FOOTNOTES:

[23] This may be rant, but it is rant in the right place. The line is a fine one that divides true from false hyperbole, but this utterance of Castalio has, I think, the real ring of maddened emotion, which is often absent from Dryden's heroic plays. Rage and despair do sometimes vent themselves in hyperbole and trope. Whether the poet can make us feel the utterance to be inevitable is the question, and that depends on his own sympathy with the situation.

EPILOGUE.

Spoken by Serina.

You've seen one Orphan ruined here; and I
May be the next, if old Acasto die.
Should it prove so, I'd fain amongst you find
Who 'tis would to the fatherless be kind.
To whose protection might I safely go?
Is there amongst you no good-nature? No.
What should I do?
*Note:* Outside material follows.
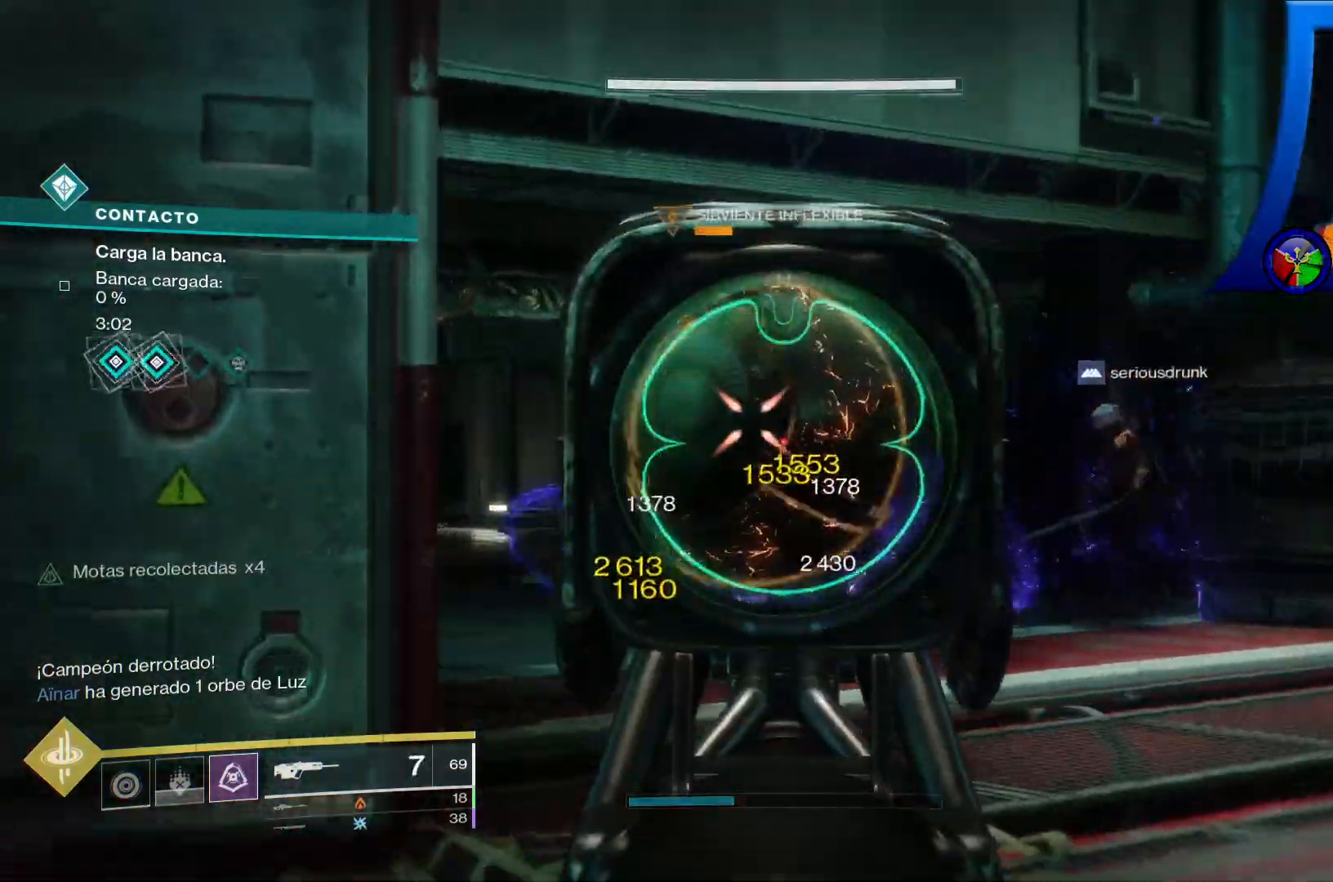
{"buttons": [], "left_stick": "up-left", "right_stick": "center", "events": [[17, "left_stick", "down-left"], [83, "right_stick", "right"], [283, "right_stick", "center"], [350, "left_stick", "left"], [467, "left_stick", "up-left"]]}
Should I the godly seek,
And go a conventicling twice a week;
Quit the lewd stage, and its profane pollution,
Affect each form and saint-like institution;
So draw the brethren all to contribution?
Or shall I (as I guess the poet may
Within these three days) fairly run away?
No; to some city-lodgings I'll retire;
Seem very grave, and privacy desire;
Till I am thought some heiress rich in lands,
Fled to escape a cruel guardian's hands:
Which may produce a story worth the telling,
Of the next sparks that go a fortune-stealing.